After leaving the Nakloz pyramid, Fehmar turned down a side street and found Celia waiting at a quiet inn table near the back.

"Kraznys is on board," she said, reading his face before he sat down.

"Exactly as you expected." Fehmar settled into his chair. "Don't forget what you promised me in return." He slid a folded list across the table.

"You have my word, Instructor Fehmar." Celia took the list without unfolding it.

Fehmar held her gaze for a moment, then gave a short nod, pushed back his chair, and was gone around the corner before she'd finished reaching for her wine.

Celia drained the cup in one pull — it was a rough Astapori red, nothing special — then drew a small leather notebook from inside her vest and put a neat line through the entry that read maneuver Kraznys into position.

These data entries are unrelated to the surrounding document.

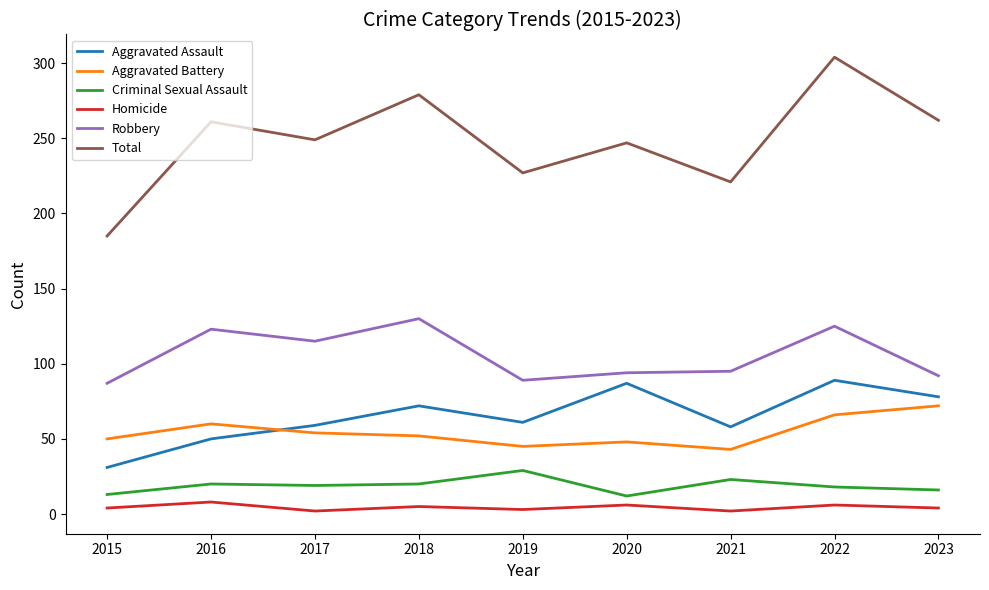

What is the sum of the Total values at 2020 and 2021?

468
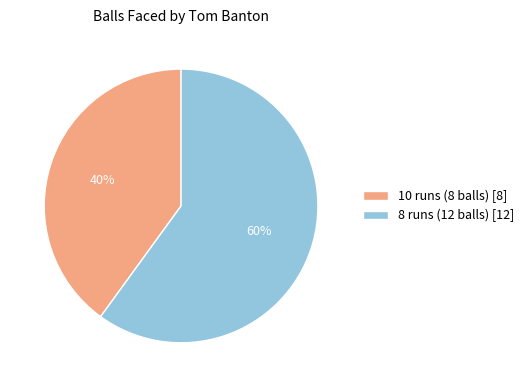

What percentage is the 8 runs (12 balls) slice, to the nearest percent?

60%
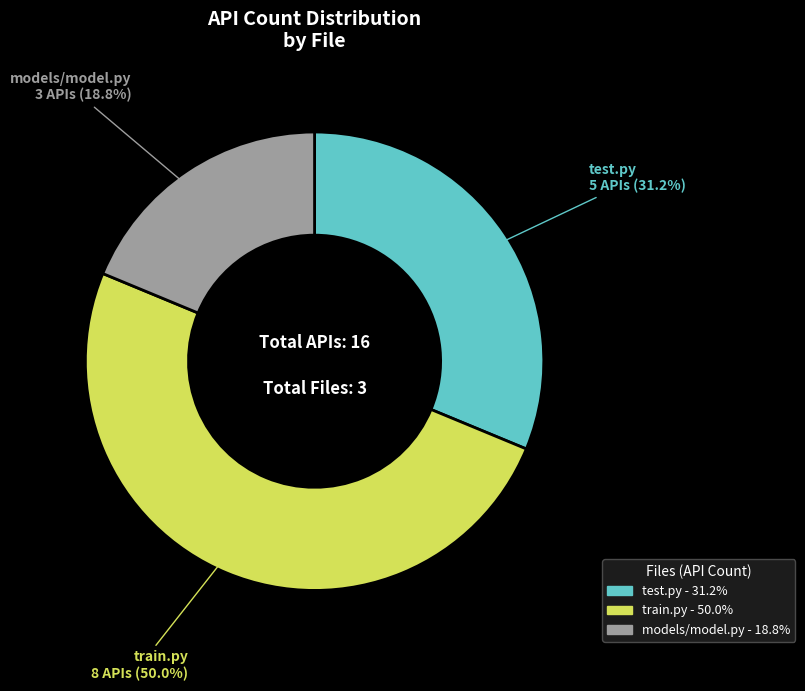

How much of the chart is everything except train.py?

50.0%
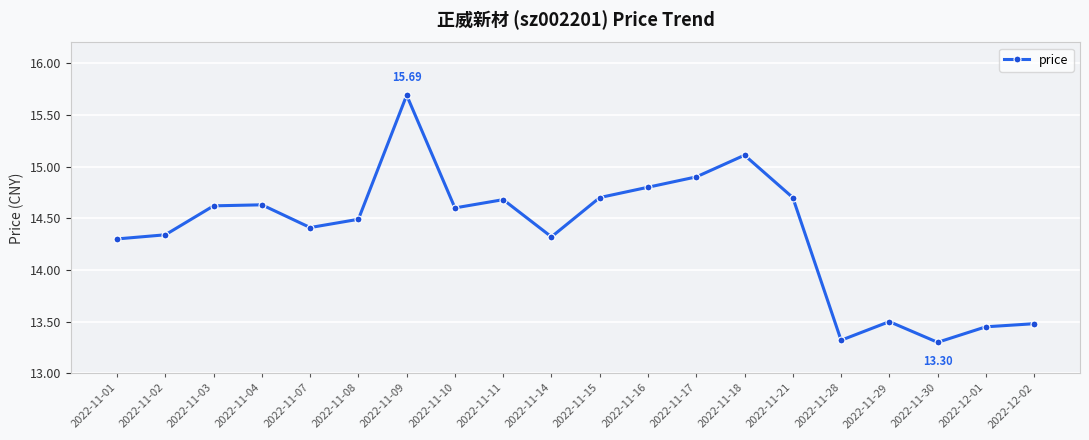

True or false: the data has more than 1 interior local peaks.

True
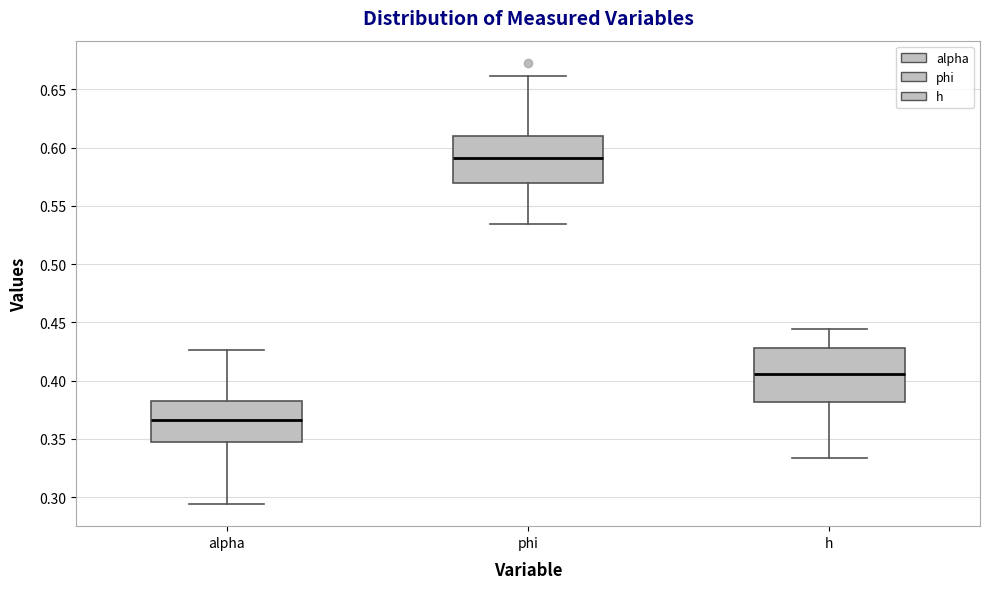

Where does the lower whisker of the box for alpha end on the y-axis? The values are not printed on the chart, so give them approximately, as read against the axis.

0.295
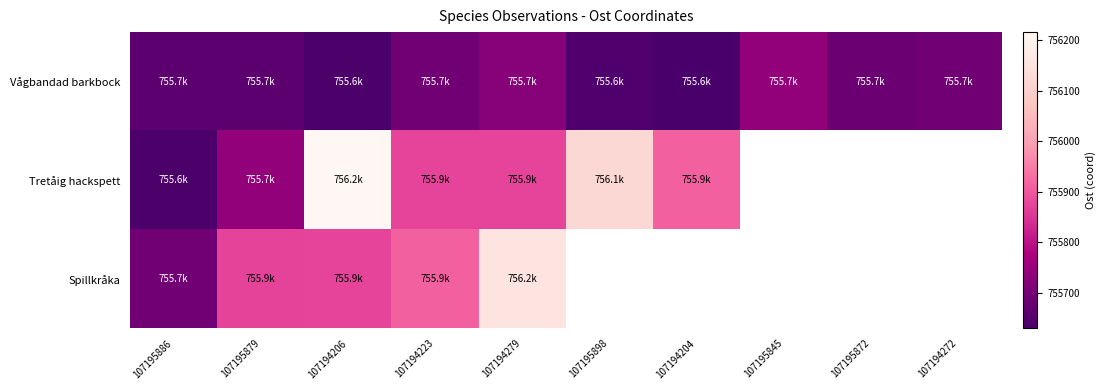

How many categories are shown in the chart?

10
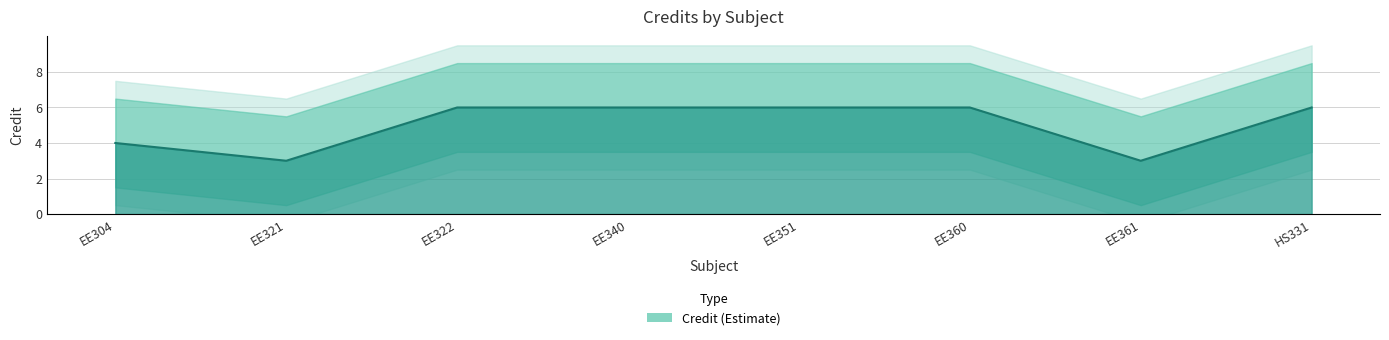

What is the approximate value at EE360?

6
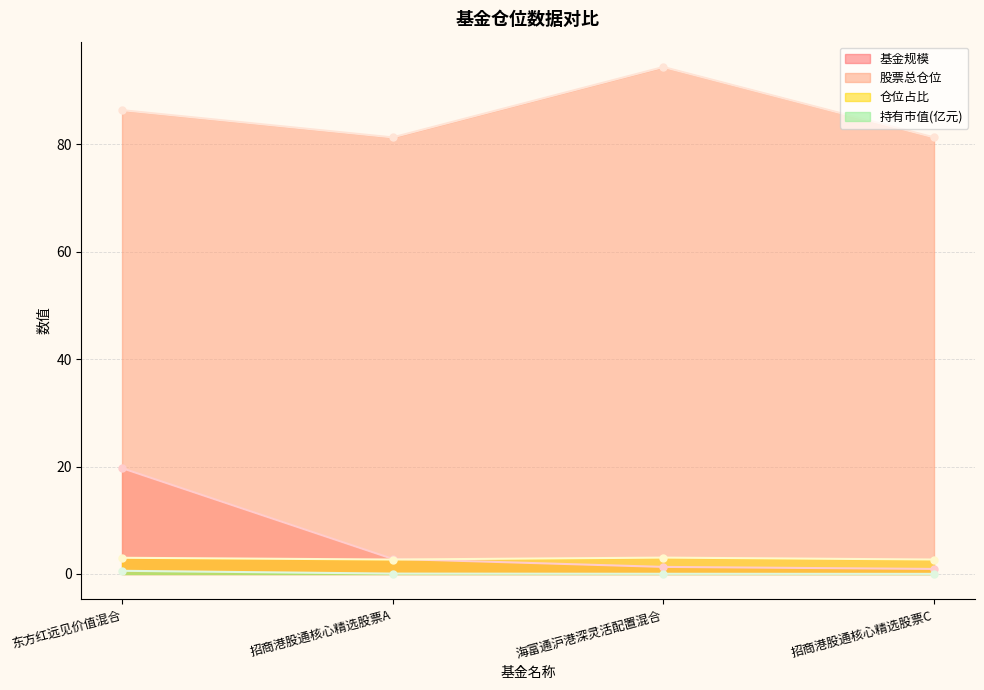

Reading right to left, transcribe all the data shown in this chart.

基金规模: 招商港股通核心精选股票C=0.9	海富通沪港深灵活配置混合=1.3	招商港股通核心精选股票A=2.8	东方红远见价值混合=19.7
股票总仓位: 招商港股通核心精选股票C=81.3	海富通沪港深灵活配置混合=94.4	招商港股通核心精选股票A=81.3	东方红远见价值混合=86.3
仓位占比: 招商港股通核心精选股票C=2.7	海富通沪港深灵活配置混合=3.0	招商港股通核心精选股票A=2.7	东方红远见价值混合=3.0
持有市值(亿元): 招商港股通核心精选股票C=0.0	海富通沪港深灵活配置混合=0.0	招商港股通核心精选股票A=0.1	东方红远见价值混合=0.6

She turned the page. The list of remaining tasks was long.

She still needed to win over the instructors on Fehmar's list, stage whatever demonstration Ian intended to use to secure the loyalty of the skilled workers they were bringing in, scout the resource potential of the surrounding territory, and assess which crops the land along the Worm River could realistically support at scale. Being pressed for time didn't mean abandoning the fundamentals — even a small agricultural operation, properly chosen and concentrated, could generate real value within a year. The mistake most people made was spreading themselves too thin. Pick the right ground and go deep on it.

That kind of judgment — knowing where to focus — was where Celia's experience genuinely exceeded Ian's. He knew it, and she knew he knew it.

She closed the notebook and stood up.

She didn't mind the workload. If anything, the longer her task list, the more secure her position. Nobody cuts loose the person holding half the operation together. As long as Ian kept assigning her work she couldn't be easily replaced, she was safe. The day his assignments stopped coming would be the day she'd actually need to start worrying.